_____Asahikawa Tourism

In recent years, nail art has become increasingly popular amongst Japanese girls and young women (and some young men), with designs ranging from the conservative two-tone, to the all out beads+dimonties+stickers and anything else that makes it possible to hail a cab from 600 meters.

Whether it was a nail technician accidentally dropping her cell phone into a stash of product or poor nailswomanship rubbing nail designs off and onto phones, the nails craze has in more recent times given way to the "pimp my phone craze".

And it's not really as though the major phone companies are sluggish in delivering new products to consumers. The main four telecommunications companies each have dozens of different models available, models which are in a constant state of development to satisfy the Japanese love of all things modern and up to date.

Yet, for Japanese younger women, the need to express themselves using cute, shiny, colorful, floral or themed phones seems greater than any company offering, no matter how modern or seemingly stylish.
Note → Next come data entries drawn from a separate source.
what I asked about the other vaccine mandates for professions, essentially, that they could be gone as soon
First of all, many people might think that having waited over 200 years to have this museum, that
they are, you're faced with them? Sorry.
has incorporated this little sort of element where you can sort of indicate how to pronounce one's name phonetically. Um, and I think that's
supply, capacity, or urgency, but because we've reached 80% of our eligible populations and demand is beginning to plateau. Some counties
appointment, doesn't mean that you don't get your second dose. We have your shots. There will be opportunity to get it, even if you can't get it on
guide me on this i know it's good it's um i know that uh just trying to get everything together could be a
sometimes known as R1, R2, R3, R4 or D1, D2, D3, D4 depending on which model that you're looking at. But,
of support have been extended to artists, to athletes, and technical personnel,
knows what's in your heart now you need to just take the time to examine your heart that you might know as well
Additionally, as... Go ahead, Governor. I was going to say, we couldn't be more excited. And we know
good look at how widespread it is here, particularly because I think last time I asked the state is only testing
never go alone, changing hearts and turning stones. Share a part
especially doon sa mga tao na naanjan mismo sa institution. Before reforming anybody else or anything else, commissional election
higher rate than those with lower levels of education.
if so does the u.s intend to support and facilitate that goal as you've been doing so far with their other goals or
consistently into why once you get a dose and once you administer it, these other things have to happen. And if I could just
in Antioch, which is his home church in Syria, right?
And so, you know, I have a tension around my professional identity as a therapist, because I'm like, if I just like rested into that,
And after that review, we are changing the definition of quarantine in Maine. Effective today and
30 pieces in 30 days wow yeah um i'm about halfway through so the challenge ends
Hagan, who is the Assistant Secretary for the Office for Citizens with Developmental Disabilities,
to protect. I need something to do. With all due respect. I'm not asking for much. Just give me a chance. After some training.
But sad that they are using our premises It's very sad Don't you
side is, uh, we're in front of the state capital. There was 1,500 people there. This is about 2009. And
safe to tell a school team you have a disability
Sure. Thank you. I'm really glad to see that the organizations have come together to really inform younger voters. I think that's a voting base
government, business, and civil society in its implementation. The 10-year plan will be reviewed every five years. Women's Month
The results oscillate between the artistically simple and the truly bizarre, to the extent that in many cases it is difficult to find where the decoration ends and the phone starts. In some examples there is no indication of the existence of a phone at all, the third image being a good case in point.

It will be interesting to see what the customization trend will be applied to next, but in the meantime, if you find yourself in Shinjuku walking down the street and see someone talking into a hamburger, don't be alarmed, there is likely to be a phone in there somewhere.